District court decision
The district court affirmed the award without addressing whether it or the possibility of the patent being invalid due to double patenting was contrary to US public policy. The district court ruled that it "cannot and will not… reopen the record and analyze the case on the merits". The parties then appealed to the US Court of Appeals for the Federal Circuit.

Federal Circuit decision
The Federal Circuit began by noting the limited basis for review of arbitral awards and the formidable burden on the challenger of any such award. The Federal Circuit then held that while extending the term of a patent was contrary to public policy, whether double patenting exists where different subsidiaries of the same parent hold the patents at issue, as in this case, is not settled law.

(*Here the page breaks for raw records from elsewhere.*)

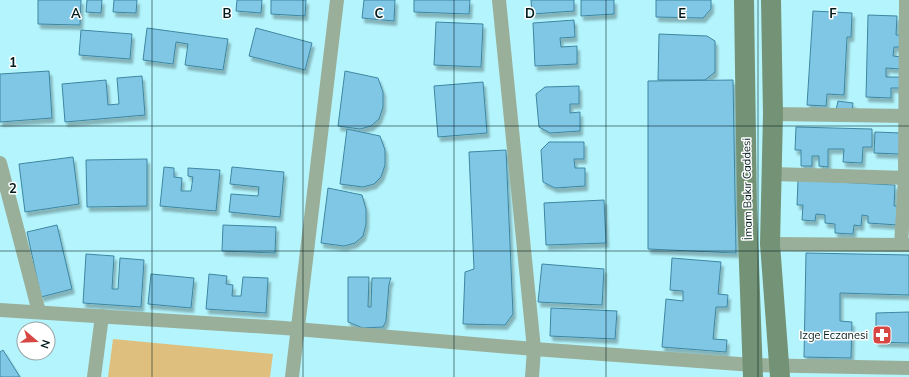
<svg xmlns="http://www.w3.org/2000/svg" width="909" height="377" font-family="Mulish,sans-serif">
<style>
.green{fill:#debf7e}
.building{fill:#7fc7e4;stroke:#3e86a1;filter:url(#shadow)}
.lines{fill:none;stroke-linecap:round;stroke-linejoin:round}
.street{stroke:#9aaf9a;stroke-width:14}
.secondary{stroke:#749275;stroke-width:20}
.grid{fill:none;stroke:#011b1e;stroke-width:1;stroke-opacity:0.55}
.labels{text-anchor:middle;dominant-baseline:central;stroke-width:3;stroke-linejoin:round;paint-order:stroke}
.street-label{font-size:11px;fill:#011b1e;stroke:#fff}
.poi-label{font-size:11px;fill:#011b1e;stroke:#fff;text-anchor:end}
.grid-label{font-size:13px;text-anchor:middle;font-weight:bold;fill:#011b1e;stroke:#fff;stroke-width:3;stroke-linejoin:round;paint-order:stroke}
</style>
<defs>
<filter id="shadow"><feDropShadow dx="2.5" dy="4.5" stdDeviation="1" flood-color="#0004"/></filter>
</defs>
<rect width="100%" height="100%" fill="#b4f5fd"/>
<!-- green -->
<polygon class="green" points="113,339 273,354 270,377 108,377"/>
<!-- building -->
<g class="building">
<polygon points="38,0 81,0 80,25 38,24"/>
<polygon points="87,0 102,0 101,13 86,12"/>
<polygon points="114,0 137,0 136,13 113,12"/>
<polygon points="237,0 262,0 261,13 236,11"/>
<polygon points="271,0 306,0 305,16 271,14"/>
<polygon points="364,0 395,0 394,21 362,18"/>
<polygon points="414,0 470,0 469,14 414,12"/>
<polygon points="531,0 574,0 574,11 532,14"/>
<polygon points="581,0 614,0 614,14 581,16"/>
<polygon points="656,0 711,0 711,9 703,18 656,17"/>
<polygon points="813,11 852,13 851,37 847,37 844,95 827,94 826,106 807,105"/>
<polygon points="868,15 897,16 896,35 903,35 903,47 894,47 893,56 902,57 901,69 886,68 886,77 901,77 901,88 891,88 891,98 866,97"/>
<polygon points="574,20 575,37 560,38 561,47 577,46 577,64 535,66 533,23"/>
<polygon points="436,22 483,24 481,67 434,65"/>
<polygon points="147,28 228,39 223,70 185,65 188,44 176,42 173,64 143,60"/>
<polygon points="256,28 312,43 305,70 249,56"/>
<polygon points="81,30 132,34 130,59 79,55"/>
<polygon points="659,34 707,36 715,41 715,72 705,80 658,80"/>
<polygon points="49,71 52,118 0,122 0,74"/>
<polygon points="345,71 378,78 383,92 383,107 379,119 371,126 360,129 338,126"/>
<polygon points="142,76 145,115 65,122 62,84 106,80 108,105 119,104 117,78"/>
<polygon points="733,80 736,253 648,249 648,81"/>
<polygon points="483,82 487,133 438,137 434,86"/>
<polygon points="579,86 579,104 570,104 570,113 580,112 580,131 550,133 539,127 536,94 545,87"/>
<polygon points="838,101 853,103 852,112 836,110"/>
<polygon points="796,127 872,129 872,147 863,147 862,163 843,162 844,149 828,149 828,167 819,166 819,156 812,156 812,166 801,166 801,150 795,150"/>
<polygon points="347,129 380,136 385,150 385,165 381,177 374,184 363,187 340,184"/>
<polygon points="875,132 901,133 899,154 874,153"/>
<polygon points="549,142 584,142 584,159 574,159 575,168 585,168 585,186 555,188 543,182 541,150"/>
<polygon points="506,150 513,314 505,325 463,324 465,272 474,269 469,152"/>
<polygon points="73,157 79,204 25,212 19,164"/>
<polygon points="147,159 147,206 87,207 86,160"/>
<polygon points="164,167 174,168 174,177 182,178 181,191 191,191 193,177 188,176 188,168 220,170 216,211 160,206"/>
<polygon points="232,167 284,172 280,217 229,212 231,194 258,196 259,187 230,184"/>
<polygon points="798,180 895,185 894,206 899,206 898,225 868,223 868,216 862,215 861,226 854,225 853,234 835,233 835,224 825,223 825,215 816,214 815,221 802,220 803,205 797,205"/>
<polygon points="328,188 362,195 366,209 366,224 363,236 355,243 344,246 321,243"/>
<polygon points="604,200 606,243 546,245 544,203"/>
<polygon points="57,225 72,289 41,297 27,232"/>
<polygon points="223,225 276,227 275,253 222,251"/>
<polygon points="806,253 909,255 909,295 840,293 840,321 852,322 851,358 804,357"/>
<polygon points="86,254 114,256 112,289 118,289 120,258 144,260 141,307 83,303"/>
<polygon points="672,258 721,262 718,294 728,295 727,307 716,307 713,339 727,340 726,352 662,347 666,299 683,301 683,291 670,290"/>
<polygon points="542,264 604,269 602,305 538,302"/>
<polygon points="151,274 194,278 191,308 148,304"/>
<polygon points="209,274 227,276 226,284 233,285 232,296 241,296 243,277 268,278 266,313 206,309"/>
<polygon points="348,277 369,277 368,307 371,307 372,278 391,278 389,284 386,321 383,327 363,328 348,322"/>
<polygon points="551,308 617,311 615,339 550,336"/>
<polygon points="909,312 909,343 876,342 876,313"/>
<polygon points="3,350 20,377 0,377 0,352"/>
</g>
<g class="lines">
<!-- street -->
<g class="street">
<polyline points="499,0 534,349 532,377"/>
<polyline points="773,114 909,116"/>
<polyline points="0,163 39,312"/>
<polyline points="772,174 909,178"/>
<polyline points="770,244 909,245"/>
<polyline points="901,245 905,178 906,0"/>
<polyline points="0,310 284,328 534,349 753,365 909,368"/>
<polyline points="94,377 102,316"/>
<polyline points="292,377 337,0"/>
</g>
<!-- secondary -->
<g class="secondary">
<polyline points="744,0 747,208 753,377"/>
<polyline points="771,0 773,114 770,244 780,377"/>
</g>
</g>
<!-- grid -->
<path class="grid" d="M152,0v377M303,0v377M454,0v377M606,0v377M758,0v377M0,126h909M0,251h909"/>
<!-- icons -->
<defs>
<symbol id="pharmacy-square" viewBox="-11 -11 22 22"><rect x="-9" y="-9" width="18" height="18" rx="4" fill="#d64744" stroke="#fff"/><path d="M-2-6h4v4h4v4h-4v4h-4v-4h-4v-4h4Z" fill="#fff"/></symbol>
</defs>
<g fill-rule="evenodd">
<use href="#pharmacy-square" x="871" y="324" width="22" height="22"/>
</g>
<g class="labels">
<!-- street labels -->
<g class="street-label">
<text transform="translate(747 189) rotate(-91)">İmam Bakır Caddesi</text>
</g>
<!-- poi labels -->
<g class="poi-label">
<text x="868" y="335">Izge Eczanesi</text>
</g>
</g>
<g class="grid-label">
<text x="76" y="18">A</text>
<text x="227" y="18">B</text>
<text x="379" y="18">C</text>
<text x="530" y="18">D</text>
<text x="682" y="18">E</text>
<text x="833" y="18">F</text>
<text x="13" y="67">1</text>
<text x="13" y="193">2</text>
</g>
<!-- north arrow -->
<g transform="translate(36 341) rotate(109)"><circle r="19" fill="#ffffff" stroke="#99a4a5"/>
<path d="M0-3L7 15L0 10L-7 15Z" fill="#d64744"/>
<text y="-6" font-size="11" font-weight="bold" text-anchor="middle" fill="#011b1e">N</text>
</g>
</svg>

The Federal Circuit concluded that Dow had not shown that the tribunal's award "contravene[d] any well-defined, established law applicable to the situation presented here". By couching the argument in terms of whether the arbitral award was contrary to clearly established public policy as opposed to simply public policy, the Federal Circuit showed great deference to the arbitral tribunal. Dow's petition for a writ of certiorari to the Supreme Court followed.

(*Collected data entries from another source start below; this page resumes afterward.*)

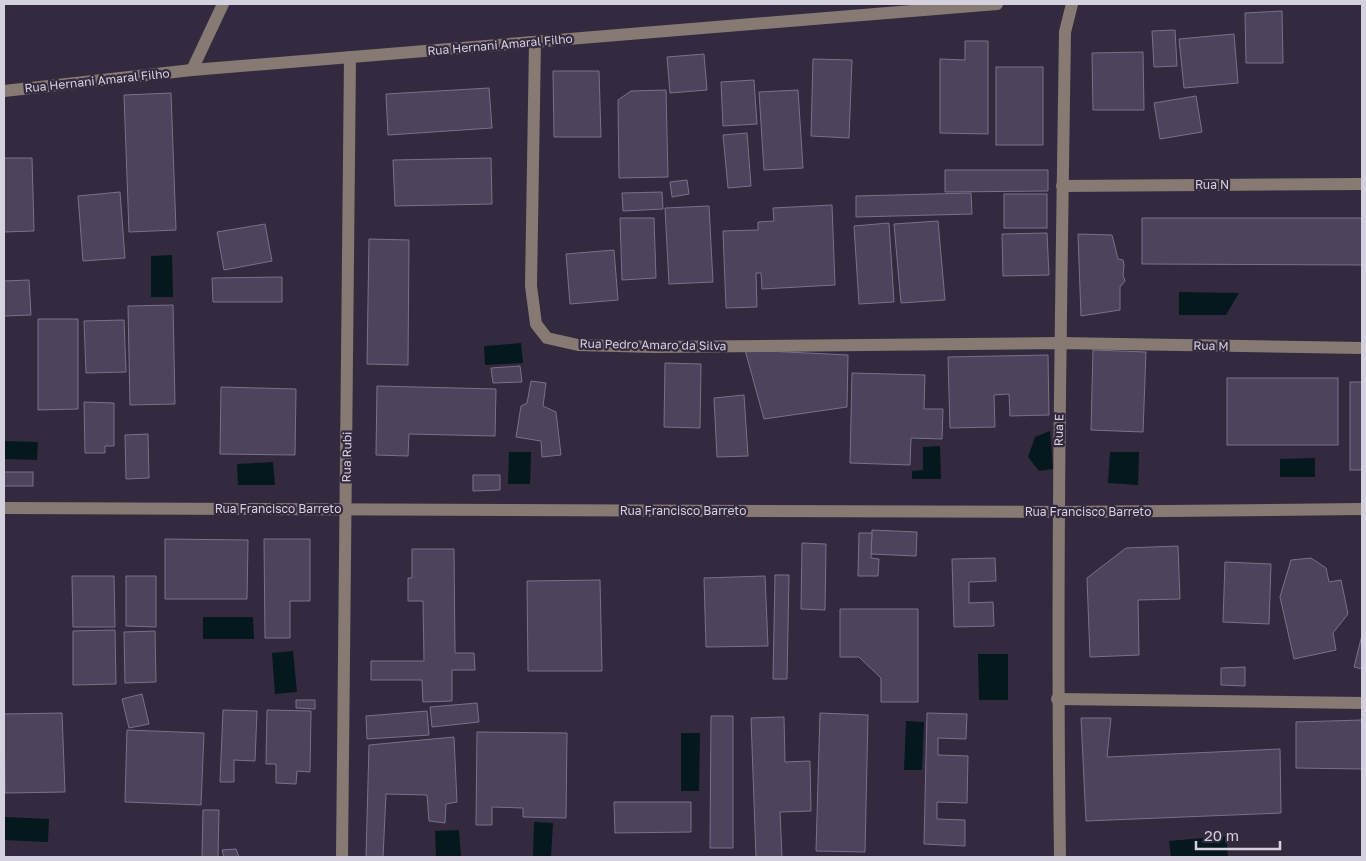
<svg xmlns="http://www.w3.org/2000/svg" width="1366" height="861" font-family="'Golos Text',sans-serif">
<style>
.water{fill:#04181d}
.building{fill:#4e435c;stroke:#7a708a}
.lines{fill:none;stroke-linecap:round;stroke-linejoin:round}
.minor{stroke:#877a73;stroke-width:12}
.labels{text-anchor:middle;stroke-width:4.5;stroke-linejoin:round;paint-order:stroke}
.street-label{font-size:12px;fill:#d6d1df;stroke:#342a40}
</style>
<rect width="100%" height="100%" fill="#342a40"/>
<g class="water">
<polygon points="172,255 173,297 151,297 151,256"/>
<polygon points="1179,292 1239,293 1226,315 1179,315"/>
<polygon points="521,343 523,363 485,365 484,346"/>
<polygon points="1050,431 1053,469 1039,471 1028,457 1035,437"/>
<polygon points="4,441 38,442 37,460 4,459"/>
<polygon points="940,446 941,479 912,479 912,471 923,470 923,447"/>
<polygon points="509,452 531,452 530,484 508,484"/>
<polygon points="1110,452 1139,452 1138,485 1108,483"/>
<polygon points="1315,458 1315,477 1280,477 1280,459"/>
<polygon points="273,462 275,485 238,485 237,464"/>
<polygon points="203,617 253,617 254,639 203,639"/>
<polygon points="293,651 297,692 275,694 272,653"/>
<polygon points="978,654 1008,654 1008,700 979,700"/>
<polygon points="906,721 924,722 922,770 904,770"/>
<polygon points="681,733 700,733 699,791 681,791"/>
<polygon points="5,817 49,819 48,842 4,840"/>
<polygon points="534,822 553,823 551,857 533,856"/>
<polygon points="459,830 461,857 436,857 435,831"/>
<polygon points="1226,836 1228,857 1171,857 1169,841"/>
</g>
<g class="building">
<polygon points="1282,11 1283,63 1246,63 1245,13"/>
<polygon points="1175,30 1177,66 1154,67 1152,31"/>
<polygon points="1234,34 1238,83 1184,88 1179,39"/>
<polygon points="965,41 988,41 988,134 940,133 940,59 965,60"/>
<polygon points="1143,52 1144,110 1093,110 1092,53"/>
<polygon points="704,54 707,90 670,93 667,57"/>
<polygon points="813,59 852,60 849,138 811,136"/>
<rect x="996" y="67" width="47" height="78"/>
<polygon points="553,71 599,71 601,137 554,137"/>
<polygon points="754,80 757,124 723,126 721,82"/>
<polygon points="489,88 492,128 388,135 386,94"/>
<polygon points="666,90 668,177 619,178 618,100 631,91"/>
<polygon points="798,90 803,168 764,170 759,92"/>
<polygon points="171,93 176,230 129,232 124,95"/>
<polygon points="1196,96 1202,132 1160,139 1154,103"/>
<polygon points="747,133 751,186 728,188 723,135"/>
<polygon points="4,158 32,158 34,231 4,232"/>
<polygon points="491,158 492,204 395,206 393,160"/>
<polygon points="945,170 1048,170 1048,191 945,192"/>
<polygon points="687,180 689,194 672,197 670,182"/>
<polygon points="120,192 125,258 83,261 78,196"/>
<polygon points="662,192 663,209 623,211 622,193"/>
<polygon points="971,193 972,214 856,217 856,196"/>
<rect x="1004" y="194" width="43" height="34"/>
<polygon points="832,205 835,285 762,289 761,273 756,273 757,307 726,308 723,231 758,230 758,222 774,221 773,208"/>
<polygon points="709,206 713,282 669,284 665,208"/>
<polygon points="620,218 654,218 656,278 622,280"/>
<polygon points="1142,218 1362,218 1362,265 1142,264"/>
<polygon points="938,221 945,300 901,303 894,224"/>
<polygon points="889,223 894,302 859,304 854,226"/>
<polygon points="265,224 272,261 224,270 217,232"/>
<polygon points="1047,233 1049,275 1003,276 1002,234"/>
<polygon points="1078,234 1112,235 1118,259 1123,260 1124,265 1123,275 1125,281 1120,287 1120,310 1081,316"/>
<polygon points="369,239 409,240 408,365 367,364"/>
<polygon points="614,250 618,300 570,304 566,254"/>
<polygon points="282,277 282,302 213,302 212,278"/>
<polygon points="29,280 31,315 4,316 4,281"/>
<polygon points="173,305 175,404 130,405 128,306"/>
<polygon points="38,319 78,319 78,409 38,410"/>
<polygon points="124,320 126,372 86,373 84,321"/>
<polygon points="745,350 848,355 847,407 764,419"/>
<polygon points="1093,350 1146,352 1143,432 1091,430"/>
<polygon points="1048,355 1049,415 1010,416 1009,394 994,395 995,427 950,428 948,357"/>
<polygon points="665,363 701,364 700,428 664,427"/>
<polygon points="520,366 522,382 493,383 491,368"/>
<polygon points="852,373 925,375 924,409 943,409 942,439 911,438 910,465 850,463"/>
<rect x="1227" y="378" width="111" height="67"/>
<polygon points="531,381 546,383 543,406 556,412 561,455 542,457 541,441 516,437 521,406 527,403"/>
<rect x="1350" y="382" width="12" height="88"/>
<polygon points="377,386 496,389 495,436 409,434 408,456 376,455"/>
<polygon points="221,387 296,389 295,455 220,454"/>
<polygon points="744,395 748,456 717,457 714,398"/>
<polygon points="84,402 114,403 114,446 105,446 105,453 85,453"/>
<polygon points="148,434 149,478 126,479 125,435"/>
<rect x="4" y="472" width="29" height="14"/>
<polygon points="473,475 500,475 500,490 473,491"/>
<polygon points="872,530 917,532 916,556 871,554"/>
<polygon points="859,533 872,533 871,558 879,559 878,576 858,576"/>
<polygon points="165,539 248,540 247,599 165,599"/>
<polygon points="264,539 310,539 310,601 290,601 290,638 265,638"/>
<polygon points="802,543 826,544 825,610 801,609"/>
<polygon points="1178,546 1180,599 1138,600 1139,655 1090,657 1087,578 1126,548"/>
<polygon points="412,549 454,549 455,653 474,653 475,670 452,670 452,701 423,702 422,680 371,680 371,661 424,661 423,601 408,601 408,578 412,578"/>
<polygon points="995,558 996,581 969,582 969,603 993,602 994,626 954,627 952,559"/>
<polygon points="1311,558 1326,568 1329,582 1341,580 1348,614 1333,633 1336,650 1294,659 1280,597 1291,560"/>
<polygon points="1225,562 1271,564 1269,624 1223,622"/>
<polygon points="775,575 789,575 787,679 773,679"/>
<polygon points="72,576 114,576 115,627 73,627"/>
<polygon points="126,576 156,576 156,627 126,626"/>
<polygon points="765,576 768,646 706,647 704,578"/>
<polygon points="600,580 602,671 528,671 527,581"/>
<polygon points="840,609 918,609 918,702 881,702 881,678 859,657 840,657"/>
<polygon points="115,630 116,684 73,685 73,631"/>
<polygon points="155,631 156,682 125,683 124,632"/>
<polygon points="1362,635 1362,669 1354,667"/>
<polygon points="1245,667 1245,686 1221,685 1221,668"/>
<polygon points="142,694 149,724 129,728 122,699"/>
<polygon points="296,700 315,700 315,709 296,708"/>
<polygon points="477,703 479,722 432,727 430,707"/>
<polygon points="223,710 257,711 255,761 234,760 234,782 220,782"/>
<polygon points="267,710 311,711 310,772 297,771 296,784 276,783 276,764 266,764"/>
<polygon points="427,711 429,735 367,739 366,716"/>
<polygon points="62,713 65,792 5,793 4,714"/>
<polygon points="820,713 868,715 865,852 816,851"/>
<polygon points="927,713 967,714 966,739 938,738 938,755 968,756 967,803 937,802 937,819 965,820 965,846 924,844"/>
<polygon points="711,716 733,716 733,848 710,848"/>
<polygon points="784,717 785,762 810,761 811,811 780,812 782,857 756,857 751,718"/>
<polygon points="1081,718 1111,718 1107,757 1280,749 1281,813 1086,821"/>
<polygon points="1362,720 1362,769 1296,768 1296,722"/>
<polygon points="127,730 204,733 201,805 125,802"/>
<polygon points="477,732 567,733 566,818 523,817 523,808 492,807 492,825 476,825"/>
<polygon points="454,737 457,802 446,804 445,823 429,821 427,795 386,794 383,857 366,857 369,745"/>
<polygon points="614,802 691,802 691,832 615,833"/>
<polygon points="203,810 219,810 218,857 202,857"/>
<polygon points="236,849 239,857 224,857 222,850"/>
</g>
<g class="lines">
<g class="minor">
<polyline points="535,42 531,286 536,324 547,338 578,345 655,347 1059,343 1362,348"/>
<polyline points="192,70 223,4"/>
<polyline points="4,91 192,70 997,4"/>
<polyline points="1062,186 1362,184"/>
<polyline points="4,508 1058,512 1362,509"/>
<polyline points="1057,699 1362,703"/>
<polyline points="342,857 350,57"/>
<path d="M1060,857C1056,582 1061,307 1065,32L1072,4"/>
</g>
</g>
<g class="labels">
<g class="street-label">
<text transform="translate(500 45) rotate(-5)" y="4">Rua Hernani Amaral Filho</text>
<text transform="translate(97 81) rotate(-6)" y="4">Rua Hernani Amaral Filho</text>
<text x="1212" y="189">Rua N</text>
<text transform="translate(653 345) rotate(1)" y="4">Rua Pedro Amaro da Silva</text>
<text transform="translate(1211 346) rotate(1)" y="4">Rua M</text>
<text transform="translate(1059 430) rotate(-89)" y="4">Rua E</text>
<text transform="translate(347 457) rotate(-89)" y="4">Rua Rubi</text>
<text x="278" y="513">Rua Francisco Barreto</text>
<text x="683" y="515">Rua Francisco Barreto</text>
<text x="1088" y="516">Rua Francisco Barreto</text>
</g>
</g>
<rect width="1366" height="861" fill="none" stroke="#d6d1df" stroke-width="10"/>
<path d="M1196 841v8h84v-8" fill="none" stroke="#d6d1df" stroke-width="2.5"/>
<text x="1204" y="841" font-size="15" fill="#d6d1df" stroke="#342a40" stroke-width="4" paint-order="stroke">20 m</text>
</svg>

Should the Supreme Court determine that US courts may review arbitral awards to determine whether they are contrary to public policy, challenges to arbitration awards will likely become more frequent and successful. Because public policy issues are deeply intertwined with IP rights, arbitration of contracts relating to intellectual property will be particularly susceptible to challenges on public policy grounds. Companies licensing intellectual property in the United States should take into consideration public policy issues that frequently arise under US law when drafting such agreements.